The articular syndrome was the most common variant as in the other studies (19 patients, 25.6%) [11,12]. The joint syn-drome was mainly a lesion of 2-3 large joints without changing their configuration. It was 2.8 times more common in women and accompanied with an acute exacerbation of IBD. In a number of cases, arthropathy was accompanied by a lesion of the skin and eyes and was associated with the presence of the HLA-B27 allele [13]. In 4 cases, IBD was accompanied by ankylosing spondylitis (5.5%), which was revealed as spinal cord injury, ankylosis and changes in the configuration of the joints. In this case, the damage to the joints in our patients occurred 20-27 years earlier than appearance of the intestinal symptoms.
Liver involvement in most patients was represented by autoimmune disease (46 patients, 62%): AIH in 4 patients (5.5%), PSC in 42 patients (56.7%). The frequency of combination of diseases of the intestine and liver in our study was higher than usually reported, due to the fact that the patients were examined in the hepatology department of the clinic [14].
As in previous studies, PSC was more often combined with UC (30 patients, 40%) than with CD (12 patients, 16%) [15]. The disease in 18 cases began with a clinical picture of UC, and in 24 cases with liver damage.

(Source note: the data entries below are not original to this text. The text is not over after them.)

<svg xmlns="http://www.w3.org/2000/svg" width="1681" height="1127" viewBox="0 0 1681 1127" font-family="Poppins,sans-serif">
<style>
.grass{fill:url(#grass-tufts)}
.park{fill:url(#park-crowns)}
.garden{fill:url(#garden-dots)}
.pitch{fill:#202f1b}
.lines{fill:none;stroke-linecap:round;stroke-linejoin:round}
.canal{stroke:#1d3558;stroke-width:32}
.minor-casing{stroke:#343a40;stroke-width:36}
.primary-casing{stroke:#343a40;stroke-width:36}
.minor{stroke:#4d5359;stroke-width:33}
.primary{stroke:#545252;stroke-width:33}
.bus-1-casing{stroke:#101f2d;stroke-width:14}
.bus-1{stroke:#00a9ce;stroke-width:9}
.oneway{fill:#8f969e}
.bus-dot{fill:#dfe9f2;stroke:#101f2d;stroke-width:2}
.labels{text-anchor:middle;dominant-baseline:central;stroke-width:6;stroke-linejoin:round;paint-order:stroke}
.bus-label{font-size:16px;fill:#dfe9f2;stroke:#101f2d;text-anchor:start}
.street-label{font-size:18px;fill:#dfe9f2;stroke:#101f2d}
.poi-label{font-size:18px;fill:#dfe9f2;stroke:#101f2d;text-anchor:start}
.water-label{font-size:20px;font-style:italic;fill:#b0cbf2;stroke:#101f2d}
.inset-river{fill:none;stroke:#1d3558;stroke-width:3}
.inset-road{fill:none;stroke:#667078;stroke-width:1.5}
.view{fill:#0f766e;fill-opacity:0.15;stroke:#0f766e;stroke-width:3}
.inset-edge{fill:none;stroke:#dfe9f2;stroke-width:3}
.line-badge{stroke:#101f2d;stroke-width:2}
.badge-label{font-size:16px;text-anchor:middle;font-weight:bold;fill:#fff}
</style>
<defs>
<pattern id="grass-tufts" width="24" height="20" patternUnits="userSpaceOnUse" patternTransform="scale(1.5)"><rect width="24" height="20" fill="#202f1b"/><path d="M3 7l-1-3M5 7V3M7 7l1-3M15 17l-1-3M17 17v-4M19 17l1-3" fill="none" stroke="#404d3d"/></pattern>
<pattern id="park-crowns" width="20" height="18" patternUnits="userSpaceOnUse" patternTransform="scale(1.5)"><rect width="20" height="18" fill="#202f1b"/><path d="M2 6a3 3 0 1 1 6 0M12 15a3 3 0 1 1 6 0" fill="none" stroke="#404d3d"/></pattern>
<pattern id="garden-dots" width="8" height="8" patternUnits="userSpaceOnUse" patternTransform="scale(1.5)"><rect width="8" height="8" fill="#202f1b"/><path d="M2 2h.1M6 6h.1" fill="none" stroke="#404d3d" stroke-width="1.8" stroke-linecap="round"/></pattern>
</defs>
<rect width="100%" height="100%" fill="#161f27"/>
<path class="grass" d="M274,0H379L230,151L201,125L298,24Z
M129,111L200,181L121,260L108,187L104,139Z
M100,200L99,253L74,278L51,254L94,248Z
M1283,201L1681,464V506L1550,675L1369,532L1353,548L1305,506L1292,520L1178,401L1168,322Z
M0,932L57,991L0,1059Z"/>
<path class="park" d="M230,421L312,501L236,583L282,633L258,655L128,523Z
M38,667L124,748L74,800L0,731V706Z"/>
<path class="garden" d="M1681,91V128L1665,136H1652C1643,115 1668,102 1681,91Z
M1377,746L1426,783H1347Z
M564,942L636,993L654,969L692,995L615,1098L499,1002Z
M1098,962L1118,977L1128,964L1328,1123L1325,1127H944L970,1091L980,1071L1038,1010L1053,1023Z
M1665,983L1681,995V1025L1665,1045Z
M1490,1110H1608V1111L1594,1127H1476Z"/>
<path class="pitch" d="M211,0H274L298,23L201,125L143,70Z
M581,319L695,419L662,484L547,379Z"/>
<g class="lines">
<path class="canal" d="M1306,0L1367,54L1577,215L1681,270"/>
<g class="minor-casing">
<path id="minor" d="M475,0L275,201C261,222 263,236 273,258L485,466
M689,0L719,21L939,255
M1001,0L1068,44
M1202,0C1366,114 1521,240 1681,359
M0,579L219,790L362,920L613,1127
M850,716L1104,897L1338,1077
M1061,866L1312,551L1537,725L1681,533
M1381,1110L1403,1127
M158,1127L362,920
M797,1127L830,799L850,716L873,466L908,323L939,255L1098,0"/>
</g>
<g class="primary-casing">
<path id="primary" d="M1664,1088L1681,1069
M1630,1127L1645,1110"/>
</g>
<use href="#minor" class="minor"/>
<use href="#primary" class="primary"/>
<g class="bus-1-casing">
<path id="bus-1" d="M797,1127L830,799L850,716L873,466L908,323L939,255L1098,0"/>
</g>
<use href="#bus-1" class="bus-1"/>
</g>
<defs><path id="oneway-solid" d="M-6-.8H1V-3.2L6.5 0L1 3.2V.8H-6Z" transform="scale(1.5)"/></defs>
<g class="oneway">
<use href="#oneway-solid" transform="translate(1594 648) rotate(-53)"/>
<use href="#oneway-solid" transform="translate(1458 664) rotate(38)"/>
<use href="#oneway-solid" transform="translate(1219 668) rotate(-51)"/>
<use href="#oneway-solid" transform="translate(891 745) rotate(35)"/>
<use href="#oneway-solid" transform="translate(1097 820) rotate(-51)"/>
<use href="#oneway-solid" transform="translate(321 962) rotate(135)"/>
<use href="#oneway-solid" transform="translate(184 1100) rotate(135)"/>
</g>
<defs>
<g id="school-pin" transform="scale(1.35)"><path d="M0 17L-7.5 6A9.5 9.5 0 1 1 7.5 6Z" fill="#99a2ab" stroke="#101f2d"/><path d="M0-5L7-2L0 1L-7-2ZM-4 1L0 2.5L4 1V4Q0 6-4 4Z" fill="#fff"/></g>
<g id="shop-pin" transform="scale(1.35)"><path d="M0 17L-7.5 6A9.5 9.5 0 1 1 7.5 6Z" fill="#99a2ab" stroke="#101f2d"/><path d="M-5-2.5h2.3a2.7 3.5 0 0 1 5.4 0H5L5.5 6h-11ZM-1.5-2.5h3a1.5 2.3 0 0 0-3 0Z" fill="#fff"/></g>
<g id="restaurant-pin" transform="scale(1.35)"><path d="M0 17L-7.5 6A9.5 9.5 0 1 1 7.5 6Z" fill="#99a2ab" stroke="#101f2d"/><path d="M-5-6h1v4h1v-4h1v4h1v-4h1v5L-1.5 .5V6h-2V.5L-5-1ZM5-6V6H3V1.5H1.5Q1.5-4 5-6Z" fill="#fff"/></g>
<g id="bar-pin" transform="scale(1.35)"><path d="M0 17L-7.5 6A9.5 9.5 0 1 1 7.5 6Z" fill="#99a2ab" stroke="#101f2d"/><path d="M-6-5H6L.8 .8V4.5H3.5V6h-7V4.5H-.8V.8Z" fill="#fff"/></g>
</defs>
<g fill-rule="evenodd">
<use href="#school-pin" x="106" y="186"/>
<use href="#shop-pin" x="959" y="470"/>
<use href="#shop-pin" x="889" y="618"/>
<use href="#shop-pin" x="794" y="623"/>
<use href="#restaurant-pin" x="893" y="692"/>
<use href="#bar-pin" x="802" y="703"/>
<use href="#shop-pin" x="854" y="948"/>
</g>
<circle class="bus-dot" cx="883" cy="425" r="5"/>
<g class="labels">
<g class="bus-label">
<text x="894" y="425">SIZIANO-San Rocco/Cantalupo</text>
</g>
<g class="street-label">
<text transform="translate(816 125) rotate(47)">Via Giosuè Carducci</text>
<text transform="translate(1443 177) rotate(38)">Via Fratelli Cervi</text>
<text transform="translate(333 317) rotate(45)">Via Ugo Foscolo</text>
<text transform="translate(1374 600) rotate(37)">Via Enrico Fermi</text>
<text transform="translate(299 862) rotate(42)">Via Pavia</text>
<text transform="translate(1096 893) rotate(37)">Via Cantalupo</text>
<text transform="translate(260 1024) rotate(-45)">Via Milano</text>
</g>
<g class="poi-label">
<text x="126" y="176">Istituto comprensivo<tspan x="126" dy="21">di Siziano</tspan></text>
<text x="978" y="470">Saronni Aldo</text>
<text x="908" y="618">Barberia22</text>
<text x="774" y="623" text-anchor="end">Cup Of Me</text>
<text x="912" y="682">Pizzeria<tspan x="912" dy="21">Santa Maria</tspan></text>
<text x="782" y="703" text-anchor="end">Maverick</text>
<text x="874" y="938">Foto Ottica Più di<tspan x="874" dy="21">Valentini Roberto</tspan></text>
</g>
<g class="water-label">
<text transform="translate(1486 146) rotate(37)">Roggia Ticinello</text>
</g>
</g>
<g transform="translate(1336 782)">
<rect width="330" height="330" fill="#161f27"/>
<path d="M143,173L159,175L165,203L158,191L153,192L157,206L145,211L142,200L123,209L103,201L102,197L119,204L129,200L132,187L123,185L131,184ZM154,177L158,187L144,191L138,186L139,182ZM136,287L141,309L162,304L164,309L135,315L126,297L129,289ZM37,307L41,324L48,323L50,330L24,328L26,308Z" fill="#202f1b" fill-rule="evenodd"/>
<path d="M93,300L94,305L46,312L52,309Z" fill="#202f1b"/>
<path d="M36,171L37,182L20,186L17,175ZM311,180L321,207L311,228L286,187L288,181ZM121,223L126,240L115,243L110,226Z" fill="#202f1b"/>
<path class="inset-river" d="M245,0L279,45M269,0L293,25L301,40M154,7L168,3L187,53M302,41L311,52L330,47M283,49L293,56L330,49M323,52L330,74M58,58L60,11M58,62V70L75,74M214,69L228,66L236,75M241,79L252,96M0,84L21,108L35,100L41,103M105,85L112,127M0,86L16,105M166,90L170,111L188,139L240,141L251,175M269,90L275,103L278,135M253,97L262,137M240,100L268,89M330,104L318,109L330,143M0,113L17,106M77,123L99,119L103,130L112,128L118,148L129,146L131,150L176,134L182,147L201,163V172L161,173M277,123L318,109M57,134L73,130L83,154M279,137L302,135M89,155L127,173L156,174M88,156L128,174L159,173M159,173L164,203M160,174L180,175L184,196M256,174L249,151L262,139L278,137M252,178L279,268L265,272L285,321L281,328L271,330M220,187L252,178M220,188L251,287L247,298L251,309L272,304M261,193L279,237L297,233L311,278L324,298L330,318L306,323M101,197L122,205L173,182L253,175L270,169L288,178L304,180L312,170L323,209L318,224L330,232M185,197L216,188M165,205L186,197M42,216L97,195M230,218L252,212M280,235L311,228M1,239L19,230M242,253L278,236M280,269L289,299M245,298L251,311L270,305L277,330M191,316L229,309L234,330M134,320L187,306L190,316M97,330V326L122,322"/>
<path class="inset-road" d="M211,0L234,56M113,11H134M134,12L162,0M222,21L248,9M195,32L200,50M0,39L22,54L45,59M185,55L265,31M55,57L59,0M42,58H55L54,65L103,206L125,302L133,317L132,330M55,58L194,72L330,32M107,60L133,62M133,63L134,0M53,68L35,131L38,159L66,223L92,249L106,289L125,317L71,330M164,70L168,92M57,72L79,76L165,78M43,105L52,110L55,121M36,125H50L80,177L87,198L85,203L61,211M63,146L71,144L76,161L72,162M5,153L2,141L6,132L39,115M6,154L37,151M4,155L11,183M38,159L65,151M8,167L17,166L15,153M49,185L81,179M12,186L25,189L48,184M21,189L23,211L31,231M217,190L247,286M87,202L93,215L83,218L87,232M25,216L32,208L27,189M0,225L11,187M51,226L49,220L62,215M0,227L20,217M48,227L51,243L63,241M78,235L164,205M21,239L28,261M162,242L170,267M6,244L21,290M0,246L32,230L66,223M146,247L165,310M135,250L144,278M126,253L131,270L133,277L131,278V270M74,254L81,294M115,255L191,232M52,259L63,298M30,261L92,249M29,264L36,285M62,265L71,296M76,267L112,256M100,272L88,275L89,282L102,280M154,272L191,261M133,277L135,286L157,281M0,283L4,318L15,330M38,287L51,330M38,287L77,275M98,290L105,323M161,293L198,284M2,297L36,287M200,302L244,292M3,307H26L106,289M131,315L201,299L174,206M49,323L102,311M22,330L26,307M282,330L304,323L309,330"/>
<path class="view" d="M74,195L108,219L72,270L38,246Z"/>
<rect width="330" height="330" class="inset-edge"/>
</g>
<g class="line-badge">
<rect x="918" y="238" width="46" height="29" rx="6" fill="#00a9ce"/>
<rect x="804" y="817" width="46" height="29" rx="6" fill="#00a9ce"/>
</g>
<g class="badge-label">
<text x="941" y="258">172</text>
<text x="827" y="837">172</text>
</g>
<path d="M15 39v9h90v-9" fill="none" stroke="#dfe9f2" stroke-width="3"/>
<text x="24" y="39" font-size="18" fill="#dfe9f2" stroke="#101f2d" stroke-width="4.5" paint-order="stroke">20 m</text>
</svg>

At the same time, the UC is characterized by a greater extent of intestinal lesioning (in 17 patients total and subtotal, in 4 with proctosigmoiditis). However, in patients with UC without PSC, the total forms are much less frequent (proctosigmoiditis predominates) [16]. Intestinal disease in combination with PSC is characterized by slow progression.
In 14 patients with PSC (out of 46), an autoimmune cross between AIH / PSC was found (18.9%, 14 of 74) [17]. In this subgroup, the disease debuted with a clinical picture of AIH (6 patients), PSC (4 patients) or IBD (4 patients). The mean age at onset of the disease with AIH was 19 [15, 32] years, with PSC was 29.5 [19, 38] and with IBD was 25 [15, 33]. Some of the patients whose onset of the disease was with AIH was characterized by a younger age, predominantly female sex (5 women, 1 male), while PSC usually started at middle age and equally in men and women [18,19]. According to the results of our study, in patients with a combination of these three diseases (IBD / AIH / PSC), the nature and course of the disease depends on the initial clinical picture.
Systemic manifestations were sometimes first seen in the clinical picture of IBD. They often outstrip the intestinal symptoms, which can complicate timely diagnosis. Moreover, while the intestinal disease itself can occur with low activity and do not affect life expectancy, a number of systemic manifestations have a significant, determinative effect on the prognosis, significantly worsening it, such as PSC.